◆ JOB ITEM ◆
From the entries below, return exactly the lines beginning at the one that contains "X136460000Y-103500000D03*" and ending at the one that contains "X122100000Y-92800000D01*", both of them included, and only those lines.

Hardware project source files
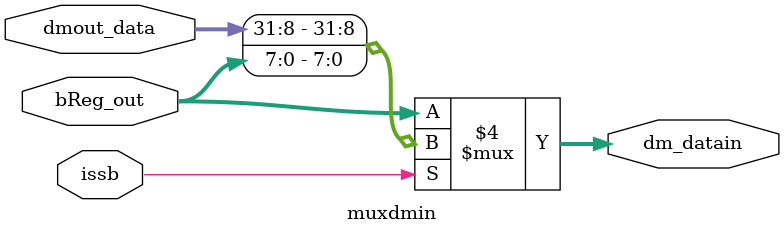
<source format=v>
module muxdmin(bReg_out, dmout_data, issb, dm_datain);
  input [31:0] bReg_out;
  input [31:0] dmout_data;
  input issb;
  output reg [31:0] dm_datain;
  
  always@(*)
  begin
    if(issb == 1)
      begin
        dm_datain = {{24{dmout_data[31:8]}}, bReg_out[7:0]};
      end
    else
      begin
        dm_datain = bReg_out;
      end
  end
  
endmodule

</source>
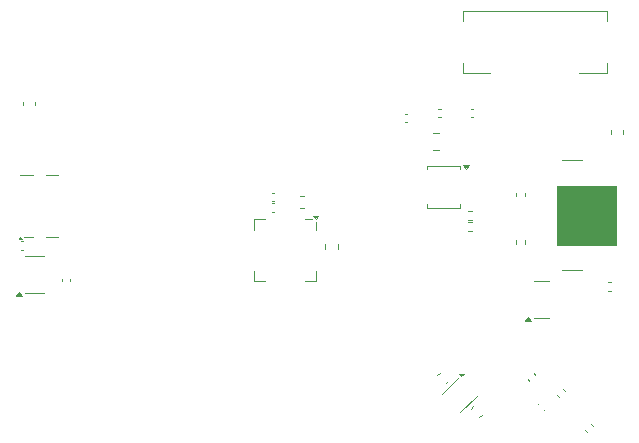
<source format=gbr>
%TF.GenerationSoftware,KiCad,Pcbnew,8.0.3*%
%TF.CreationDate,2024-06-13T13:09:19+08:00*%
%TF.ProjectId,SB-main-board,53422d6d-6169-46e2-9d62-6f6172642e6b,A0*%
%TF.SameCoordinates,Original*%
%TF.FileFunction,Legend,Bot*%
%TF.FilePolarity,Positive*%
%FSLAX46Y46*%
G04 Gerber Fmt 4.6, Leading zero omitted, Abs format (unit mm)*
G04 Created by KiCad (PCBNEW 8.0.3) date 2024-06-13 13:09:19*
%MOMM*%
%LPD*%
G01*
G04 APERTURE LIST*
%ADD10C,0.100000*%
%ADD11C,0.120000*%
G04 APERTURE END LIST*
D10*
X163765292Y-100734865D02*
X168765292Y-100734865D01*
X168765292Y-105734865D01*
X163765292Y-105734865D01*
X163765292Y-100734865D01*
G36*
X163765292Y-100734865D02*
G01*
X168765292Y-100734865D01*
X168765292Y-105734865D01*
X163765292Y-105734865D01*
X163765292Y-100734865D01*
G37*
D11*
%TO.C,C5*%
X161397295Y-117298828D02*
X161244792Y-117146325D01*
X161906412Y-116789711D02*
X161753909Y-116637208D01*
%TO.C,U9*%
X138073900Y-103601866D02*
X138973900Y-103601866D01*
X138073900Y-104501866D02*
X138073900Y-103601866D01*
X138073900Y-107921866D02*
X138073900Y-108821866D01*
X138073900Y-108821866D02*
X138973900Y-108821866D01*
X142993900Y-103601866D02*
X142393900Y-103601866D01*
X143293900Y-103841866D02*
X143293900Y-104501866D01*
X143293900Y-107921866D02*
X143293900Y-108821866D01*
X143293900Y-108821866D02*
X142393900Y-108821866D01*
X143293900Y-103601866D02*
X143053900Y-103271866D01*
X143533900Y-103271866D01*
X143293900Y-103601866D01*
G36*
X143293900Y-103601866D02*
G01*
X143053900Y-103271866D01*
X143533900Y-103271866D01*
X143293900Y-103601866D01*
G37*
%TO.C,R17*%
X144125400Y-105649608D02*
X144125400Y-106124124D01*
X145170400Y-105649608D02*
X145170400Y-106124124D01*
%TO.C,C30*%
X121787900Y-108609029D02*
X121787900Y-108824701D01*
X122507900Y-108609029D02*
X122507900Y-108824701D01*
%TO.C,C31*%
X139566064Y-102241866D02*
X139781736Y-102241866D01*
X139566064Y-102961866D02*
X139781736Y-102961866D01*
%TO.C,C23*%
X153901528Y-94242366D02*
X153685856Y-94242366D01*
X153901528Y-94962366D02*
X153685856Y-94962366D01*
%TO.C,R9*%
X160264292Y-101628507D02*
X160264292Y-101321225D01*
X161024292Y-101628507D02*
X161024292Y-101321225D01*
%TO.C,R7*%
X168326541Y-108887365D02*
X168019259Y-108887365D01*
X168326541Y-109647365D02*
X168019259Y-109647365D01*
%TO.C,C9*%
X162245823Y-119099430D02*
X162093320Y-119251933D01*
X162754940Y-119608547D02*
X162602437Y-119761050D01*
%TO.C,C4*%
X163707015Y-118477176D02*
X163859518Y-118629679D01*
X164216132Y-117968059D02*
X164368635Y-118120562D01*
%TO.C,C32*%
X139566064Y-101321866D02*
X139781736Y-101321866D01*
X139566064Y-102041866D02*
X139781736Y-102041866D01*
%TO.C,FB4*%
X142284181Y-101631866D02*
X141958623Y-101631866D01*
X142284181Y-102651866D02*
X141958623Y-102651866D01*
%TO.C,J3*%
X155768900Y-85986865D02*
X167938900Y-85986865D01*
X155768900Y-86836865D02*
X155768900Y-85986865D01*
X155768900Y-91206865D02*
X155768900Y-90356865D01*
X158093900Y-91206865D02*
X155768900Y-91206865D01*
X165613900Y-91206865D02*
X167938900Y-91206865D01*
X167938900Y-85986865D02*
X167938900Y-86836865D01*
X167938900Y-91206865D02*
X167938900Y-90356865D01*
%TO.C,C26*%
X153726545Y-96252366D02*
X153204041Y-96252366D01*
X153726545Y-97722366D02*
X153204041Y-97722366D01*
%TO.C,FB2*%
X168295292Y-96052086D02*
X168295292Y-96377644D01*
X169315292Y-96052086D02*
X169315292Y-96377644D01*
%TO.C,U10*%
X161783900Y-108816865D02*
X162433900Y-108816865D01*
X161783900Y-111936865D02*
X162433900Y-111936865D01*
X163083900Y-108816865D02*
X162433900Y-108816865D01*
X163083900Y-111936865D02*
X162433900Y-111936865D01*
X161511400Y-112216865D02*
X161031400Y-112216865D01*
X161271400Y-111886865D01*
X161511400Y-112216865D01*
G36*
X161511400Y-112216865D02*
G01*
X161031400Y-112216865D01*
X161271400Y-111886865D01*
X161511400Y-112216865D01*
G37*
%TO.C,FB3*%
X118487900Y-93615286D02*
X118487900Y-93940844D01*
X119507900Y-93615286D02*
X119507900Y-93940844D01*
%TO.C,C18*%
X153789788Y-116562566D02*
X153590977Y-116761377D01*
X154511037Y-117283815D02*
X154312226Y-117482626D01*
%TO.C,C29*%
X118318206Y-105436865D02*
X118533878Y-105436865D01*
X118318206Y-106156865D02*
X118533878Y-106156865D01*
%TO.C,C24*%
X156429056Y-94242366D02*
X156644728Y-94242366D01*
X156429056Y-94962366D02*
X156644728Y-94962366D01*
%TO.C,C8*%
X166236697Y-121572544D02*
X166084194Y-121420041D01*
X166745814Y-121063427D02*
X166593311Y-120910924D01*
%TO.C,J2*%
X164165292Y-98564865D02*
X165865292Y-98564865D01*
X164165292Y-107904865D02*
X165865292Y-107904865D01*
%TO.C,U5*%
X153981412Y-118367214D02*
X155395625Y-116953001D01*
X155551189Y-119936991D02*
X156965402Y-118522778D01*
X155636042Y-116854006D02*
X155438052Y-116656016D01*
X155834031Y-116656016D01*
X155636042Y-116854006D01*
G36*
X155636042Y-116854006D02*
G01*
X155438052Y-116656016D01*
X155834031Y-116656016D01*
X155636042Y-116854006D01*
G37*
%TO.C,R19*%
X156219259Y-102846865D02*
X156526541Y-102846865D01*
X156219259Y-103606865D02*
X156526541Y-103606865D01*
%TO.C,U7*%
X118660400Y-106686865D02*
X119460400Y-106686865D01*
X118660400Y-109806865D02*
X119460400Y-109806865D01*
X120260400Y-106686865D02*
X119460400Y-106686865D01*
X120260400Y-109806865D02*
X119460400Y-109806865D01*
X118400400Y-110086865D02*
X117920400Y-110086865D01*
X118160400Y-109756865D01*
X118400400Y-110086865D01*
G36*
X118400400Y-110086865D02*
G01*
X117920400Y-110086865D01*
X118160400Y-109756865D01*
X118400400Y-110086865D01*
G37*
%TO.C,C25*%
X150827456Y-94664866D02*
X151043128Y-94664866D01*
X150827456Y-95384866D02*
X151043128Y-95384866D01*
%TO.C,Q1*%
X152707900Y-99069165D02*
X152707900Y-99364165D01*
X152707900Y-102314165D02*
X152707900Y-102609165D01*
X152707900Y-102609165D02*
X155547900Y-102609165D01*
X155547900Y-99069165D02*
X152707900Y-99069165D01*
X155547900Y-99364165D02*
X155547900Y-99069165D01*
X155547900Y-102609165D02*
X155547900Y-102314165D01*
X156037900Y-99359165D02*
X155797900Y-99029165D01*
X156277900Y-99029165D01*
X156037900Y-99359165D01*
G36*
X156037900Y-99359165D02*
G01*
X155797900Y-99029165D01*
X156277900Y-99029165D01*
X156037900Y-99359165D01*
G37*
%TO.C,R20*%
X156219259Y-103816865D02*
X156526541Y-103816865D01*
X156219259Y-104576865D02*
X156526541Y-104576865D01*
%TO.C,C19*%
X156435777Y-119606177D02*
X156634588Y-119407366D01*
X157157026Y-120327426D02*
X157355837Y-120128615D01*
%TO.C,R8*%
X160264292Y-105341223D02*
X160264292Y-105648505D01*
X161024292Y-105341223D02*
X161024292Y-105648505D01*
%TO.C,U8*%
X118296042Y-99837865D02*
X119346042Y-99837865D01*
X118596042Y-105057865D02*
X119346042Y-105057865D01*
X121516042Y-99837865D02*
X120466042Y-99837865D01*
X121516042Y-105057865D02*
X120466042Y-105057865D01*
X118436042Y-105247865D02*
X118156042Y-105247865D01*
X118296042Y-105057865D01*
X118436042Y-105247865D01*
G36*
X118436042Y-105247865D02*
G01*
X118156042Y-105247865D01*
X118296042Y-105057865D01*
X118436042Y-105247865D01*
G37*
%TD*%
M02*

</source>
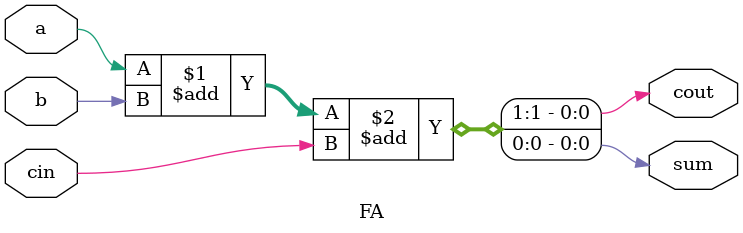
<source format=v>
module FA(cout, sum, a, b, cin);
    input a, b, cin;
    output cout, sum;

    assign {cout, sum} = a + b + cin;
endmodule
</source>
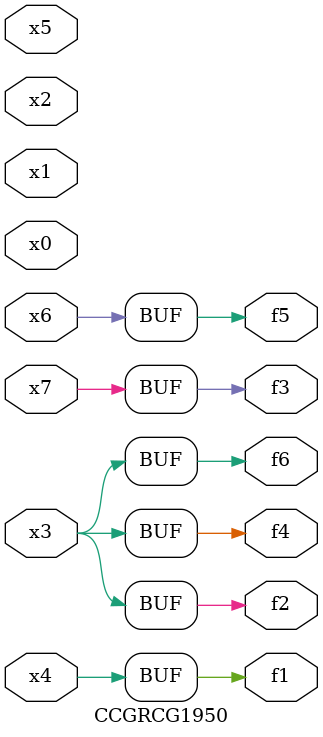
<source format=v>
module CCGRCG1950(
	input x0, x1, x2, x3, x4, x5, x6, x7,
	output f1, f2, f3, f4, f5, f6
);
	assign f1 = x4;
	assign f2 = x3;
	assign f3 = x7;
	assign f4 = x3;
	assign f5 = x6;
	assign f6 = x3;
endmodule

</source>
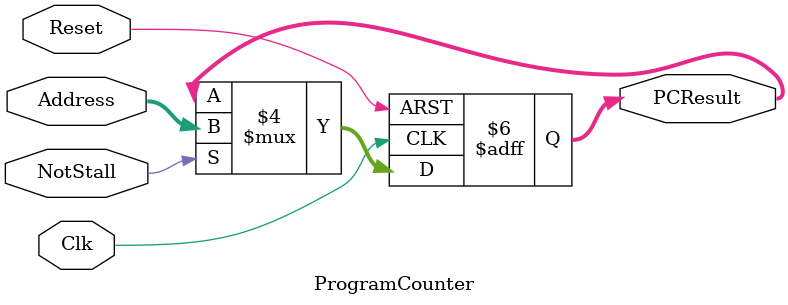
<source format=v>
`timescale 1ns / 1ps


module ProgramCounter(Address, PCResult, Reset, Clk, NotStall);

	input [31:0] Address;
	input Reset, Clk;
    input NotStall;
	output reg [31:0] PCResult;

	always @ (posedge Clk, posedge Reset) begin
		if (Reset == 1'b1) begin
			PCResult <= 0;
		end
		else begin
		        if (NotStall == 1)begin
                PCResult <= Address;
                end
		end
	end
	
endmodule


</source>
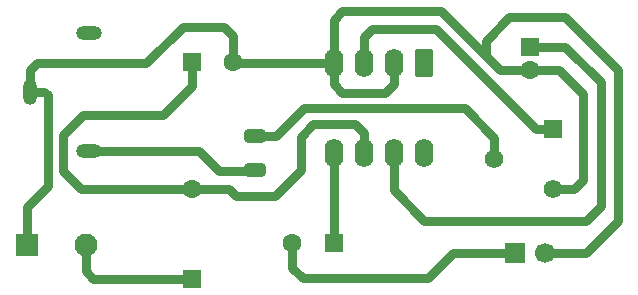
<source format=gbl>
G04 #@! TF.GenerationSoftware,KiCad,Pcbnew,9.0.1-9.0.1-0~ubuntu24.04.1*
G04 #@! TF.CreationDate,2025-05-03T19:14:28+01:00*
G04 #@! TF.ProjectId,Kicad_Amplificador,4b696361-645f-4416-9d70-6c6966696361,rev?*
G04 #@! TF.SameCoordinates,Original*
G04 #@! TF.FileFunction,Copper,L2,Bot*
G04 #@! TF.FilePolarity,Positive*
%FSLAX46Y46*%
G04 Gerber Fmt 4.6, Leading zero omitted, Abs format (unit mm)*
G04 Created by KiCad (PCBNEW 9.0.1-9.0.1-0~ubuntu24.04.1) date 2025-05-03 19:14:28*
%MOMM*%
%LPD*%
G01*
G04 APERTURE LIST*
G04 Aperture macros list*
%AMRoundRect*
0 Rectangle with rounded corners*
0 $1 Rounding radius*
0 $2 $3 $4 $5 $6 $7 $8 $9 X,Y pos of 4 corners*
0 Add a 4 corners polygon primitive as box body*
4,1,4,$2,$3,$4,$5,$6,$7,$8,$9,$2,$3,0*
0 Add four circle primitives for the rounded corners*
1,1,$1+$1,$2,$3*
1,1,$1+$1,$4,$5*
1,1,$1+$1,$6,$7*
1,1,$1+$1,$8,$9*
0 Add four rect primitives between the rounded corners*
20,1,$1+$1,$2,$3,$4,$5,0*
20,1,$1+$1,$4,$5,$6,$7,0*
20,1,$1+$1,$6,$7,$8,$9,0*
20,1,$1+$1,$8,$9,$2,$3,0*%
G04 Aperture macros list end*
G04 #@! TA.AperFunction,ComponentPad*
%ADD10RoundRect,0.250000X-0.550000X0.950000X-0.550000X-0.950000X0.550000X-0.950000X0.550000X0.950000X0*%
G04 #@! TD*
G04 #@! TA.AperFunction,ComponentPad*
%ADD11O,1.600000X2.400000*%
G04 #@! TD*
G04 #@! TA.AperFunction,ComponentPad*
%ADD12R,1.560000X1.560000*%
G04 #@! TD*
G04 #@! TA.AperFunction,ComponentPad*
%ADD13C,1.560000*%
G04 #@! TD*
G04 #@! TA.AperFunction,ComponentPad*
%ADD14R,1.600000X1.600000*%
G04 #@! TD*
G04 #@! TA.AperFunction,ComponentPad*
%ADD15C,1.600000*%
G04 #@! TD*
G04 #@! TA.AperFunction,ComponentPad*
%ADD16RoundRect,0.250000X0.550000X-0.550000X0.550000X0.550000X-0.550000X0.550000X-0.550000X-0.550000X0*%
G04 #@! TD*
G04 #@! TA.AperFunction,ComponentPad*
%ADD17R,1.950000X1.950000*%
G04 #@! TD*
G04 #@! TA.AperFunction,ComponentPad*
%ADD18C,1.950000*%
G04 #@! TD*
G04 #@! TA.AperFunction,ComponentPad*
%ADD19O,2.200000X1.200000*%
G04 #@! TD*
G04 #@! TA.AperFunction,ComponentPad*
%ADD20O,1.200000X2.200000*%
G04 #@! TD*
G04 #@! TA.AperFunction,SMDPad,CuDef*
%ADD21RoundRect,0.250000X0.650000X-0.325000X0.650000X0.325000X-0.650000X0.325000X-0.650000X-0.325000X0*%
G04 #@! TD*
G04 #@! TA.AperFunction,ComponentPad*
%ADD22R,1.700000X1.700000*%
G04 #@! TD*
G04 #@! TA.AperFunction,ComponentPad*
%ADD23C,1.700000*%
G04 #@! TD*
G04 #@! TA.AperFunction,Conductor*
%ADD24C,0.800000*%
G04 #@! TD*
G04 #@! TA.AperFunction,Conductor*
%ADD25C,0.200000*%
G04 #@! TD*
G04 APERTURE END LIST*
D10*
X139000000Y-95880000D03*
D11*
X136460000Y-95880000D03*
X133920000Y-95880000D03*
X131380000Y-95880000D03*
X131380000Y-103500000D03*
X133920000Y-103500000D03*
X136460000Y-103500000D03*
X139000000Y-103500000D03*
D12*
X149990000Y-101500000D03*
D13*
X144990000Y-104000000D03*
X149990000Y-106500000D03*
D14*
X148000000Y-94500000D03*
D15*
X148000000Y-96500000D03*
D16*
X119400000Y-114120000D03*
D15*
X119400000Y-106500000D03*
D14*
X119400000Y-95800000D03*
D15*
X122900000Y-95800000D03*
D14*
X131400000Y-111100000D03*
D15*
X127900000Y-111100000D03*
D17*
X105400000Y-111300000D03*
D18*
X110400000Y-111300000D03*
D19*
X110700000Y-93300000D03*
D20*
X105700000Y-98300000D03*
D19*
X110700000Y-103300000D03*
D21*
X124750000Y-104975000D03*
X124750000Y-102025000D03*
D22*
X146725000Y-112000000D03*
D23*
X149265000Y-112000000D03*
D24*
X144250000Y-95250000D02*
X144500000Y-95500000D01*
X151000000Y-92000000D02*
X155500000Y-96500000D01*
X132100000Y-91500000D02*
X140500000Y-91500000D01*
X152500000Y-105750000D02*
X151750000Y-106500000D01*
X106900000Y-98300000D02*
X107200000Y-98600000D01*
X107200000Y-98600000D02*
X107200000Y-106300000D01*
X131380000Y-95880000D02*
X122980000Y-95880000D01*
X122100000Y-92800000D02*
X122900000Y-93600000D01*
X131380000Y-97680000D02*
X131380000Y-95880000D01*
X155500000Y-109250000D02*
X152750000Y-112000000D01*
X105400000Y-108100000D02*
X105400000Y-111300000D01*
X155500000Y-96500000D02*
X155500000Y-109250000D01*
X136460000Y-97640000D02*
X135700000Y-98400000D01*
X146250000Y-92000000D02*
X151000000Y-92000000D01*
X148000000Y-96500000D02*
X150500000Y-96500000D01*
X151750000Y-106500000D02*
X149990000Y-106500000D01*
X118600000Y-92800000D02*
X122100000Y-92800000D01*
X131380000Y-92220000D02*
X131380000Y-95880000D01*
X152500000Y-98500000D02*
X152500000Y-105750000D01*
X135700000Y-98400000D02*
X132100000Y-98400000D01*
X115500000Y-95900000D02*
X118600000Y-92800000D01*
X122900000Y-93600000D02*
X122900000Y-95800000D01*
X145500000Y-96500000D02*
X144500000Y-95500000D01*
X140500000Y-91500000D02*
X144250000Y-95250000D01*
X144250000Y-94000000D02*
X146250000Y-92000000D01*
X132100000Y-98400000D02*
X131380000Y-97680000D01*
X105700000Y-96500000D02*
X106300000Y-95900000D01*
X150500000Y-96500000D02*
X152500000Y-98500000D01*
X106300000Y-95900000D02*
X115500000Y-95900000D01*
X144250000Y-95250000D02*
X144250000Y-94000000D01*
X107200000Y-106300000D02*
X105400000Y-108100000D01*
X148000000Y-96500000D02*
X145500000Y-96500000D01*
X105700000Y-98300000D02*
X106900000Y-98300000D01*
X136460000Y-95880000D02*
X136460000Y-97640000D01*
X131380000Y-92220000D02*
X132100000Y-91500000D01*
X152750000Y-112000000D02*
X149265000Y-112000000D01*
X105700000Y-98300000D02*
X105700000Y-96500000D01*
X133920000Y-101770000D02*
X133920000Y-103500000D01*
X119400000Y-106500000D02*
X110000000Y-106500000D01*
X108500000Y-102000000D02*
X110200000Y-100300000D01*
X108500000Y-105000000D02*
X108500000Y-102000000D01*
X126400000Y-107100000D02*
X128600000Y-104900000D01*
X110000000Y-106500000D02*
X108500000Y-105000000D01*
X129675000Y-101025000D02*
X133175000Y-101025000D01*
X116900000Y-100300000D02*
X119400000Y-97800000D01*
X110200000Y-100300000D02*
X116900000Y-100300000D01*
X128600000Y-104900000D02*
X128600000Y-102100000D01*
X119400000Y-97800000D02*
X119400000Y-95800000D01*
X133175000Y-101025000D02*
X133920000Y-101770000D01*
X123100000Y-107100000D02*
X126400000Y-107100000D01*
X122500000Y-106500000D02*
X123100000Y-107100000D01*
X119400000Y-106500000D02*
X122500000Y-106500000D01*
X128600000Y-102100000D02*
X129675000Y-101025000D01*
X110700000Y-103300000D02*
X120000000Y-103300000D01*
D25*
X124725000Y-105000000D02*
X124750000Y-104975000D01*
D24*
X120000000Y-103300000D02*
X121700000Y-105000000D01*
X121700000Y-105000000D02*
X124800000Y-105000000D01*
X142500000Y-99700000D02*
X144990000Y-102190000D01*
X144990000Y-102190000D02*
X144990000Y-104000000D01*
X124750000Y-102025000D02*
X126525000Y-102025000D01*
X126525000Y-102025000D02*
X128850000Y-99700000D01*
X128850000Y-99700000D02*
X142500000Y-99700000D01*
X154000000Y-108000000D02*
X152750000Y-109250000D01*
X136460000Y-106660000D02*
X136460000Y-103500000D01*
X151000000Y-94500000D02*
X154000000Y-97500000D01*
X152750000Y-109250000D02*
X139050000Y-109250000D01*
X139050000Y-109250000D02*
X136460000Y-106660000D01*
X148000000Y-94500000D02*
X151000000Y-94500000D01*
X154000000Y-97500000D02*
X154000000Y-108000000D01*
X131400000Y-111100000D02*
X131400000Y-103520000D01*
X127900000Y-111100000D02*
X127900000Y-113200000D01*
X141500000Y-112000000D02*
X146725000Y-112000000D01*
X127900000Y-113200000D02*
X128800000Y-114100000D01*
X128800000Y-114100000D02*
X139400000Y-114100000D01*
X139400000Y-114100000D02*
X141500000Y-112000000D01*
X134600000Y-93000000D02*
X133920000Y-93680000D01*
X133920000Y-93680000D02*
X133920000Y-95880000D01*
X140050000Y-93000000D02*
X134600000Y-93000000D01*
X149990000Y-101500000D02*
X148550000Y-101500000D01*
X148550000Y-101500000D02*
X140050000Y-93000000D01*
X110400000Y-113500000D02*
X110400000Y-111300000D01*
X119400000Y-114120000D02*
X111020000Y-114120000D01*
X111020000Y-114120000D02*
X110400000Y-113500000D01*
M02*

</source>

◆ SOLUTION FOR THIS EXERCISE ◆
X136460000Y-103500000D03*
X139000000Y-103500000D03*
D12*
X149990000Y-101500000D03*
D13*
X144990000Y-104000000D03*
X149990000Y-106500000D03*
D14*
X148000000Y-94500000D03*
D15*
X148000000Y-96500000D03*
D16*
X119400000Y-114120000D03*
D15*
X119400000Y-106500000D03*
D14*
X119400000Y-95800000D03*
D15*
X122900000Y-95800000D03*
D14*
X131400000Y-111100000D03*
D15*
X127900000Y-111100000D03*
D17*
X105400000Y-111300000D03*
D18*
X110400000Y-111300000D03*
D19*
X110700000Y-93300000D03*
D20*
X105700000Y-98300000D03*
D19*
X110700000Y-103300000D03*
D21*
X124750000Y-104975000D03*
X124750000Y-102025000D03*
D22*
X146725000Y-112000000D03*
D23*
X149265000Y-112000000D03*
D24*
X144250000Y-95250000D02*
X144500000Y-95500000D01*
X151000000Y-92000000D02*
X155500000Y-96500000D01*
X132100000Y-91500000D02*
X140500000Y-91500000D01*
X152500000Y-105750000D02*
X151750000Y-106500000D01*
X106900000Y-98300000D02*
X107200000Y-98600000D01*
X107200000Y-98600000D02*
X107200000Y-106300000D01*
X131380000Y-95880000D02*
X122980000Y-95880000D01*
X122100000Y-92800000D02*
X122900000Y-93600000D01*
X131380000Y-97680000D02*
X131380000Y-95880000D01*
X155500000Y-109250000D02*
X152750000Y-112000000D01*
X105400000Y-108100000D02*
X105400000Y-111300000D01*
X155500000Y-96500000D02*
X155500000Y-109250000D01*
X136460000Y-97640000D02*
X135700000Y-98400000D01*
X146250000Y-92000000D02*
X151000000Y-92000000D01*
X148000000Y-96500000D02*
X150500000Y-96500000D01*
X151750000Y-106500000D02*
X149990000Y-106500000D01*
X118600000Y-92800000D02*
X122100000Y-92800000D01*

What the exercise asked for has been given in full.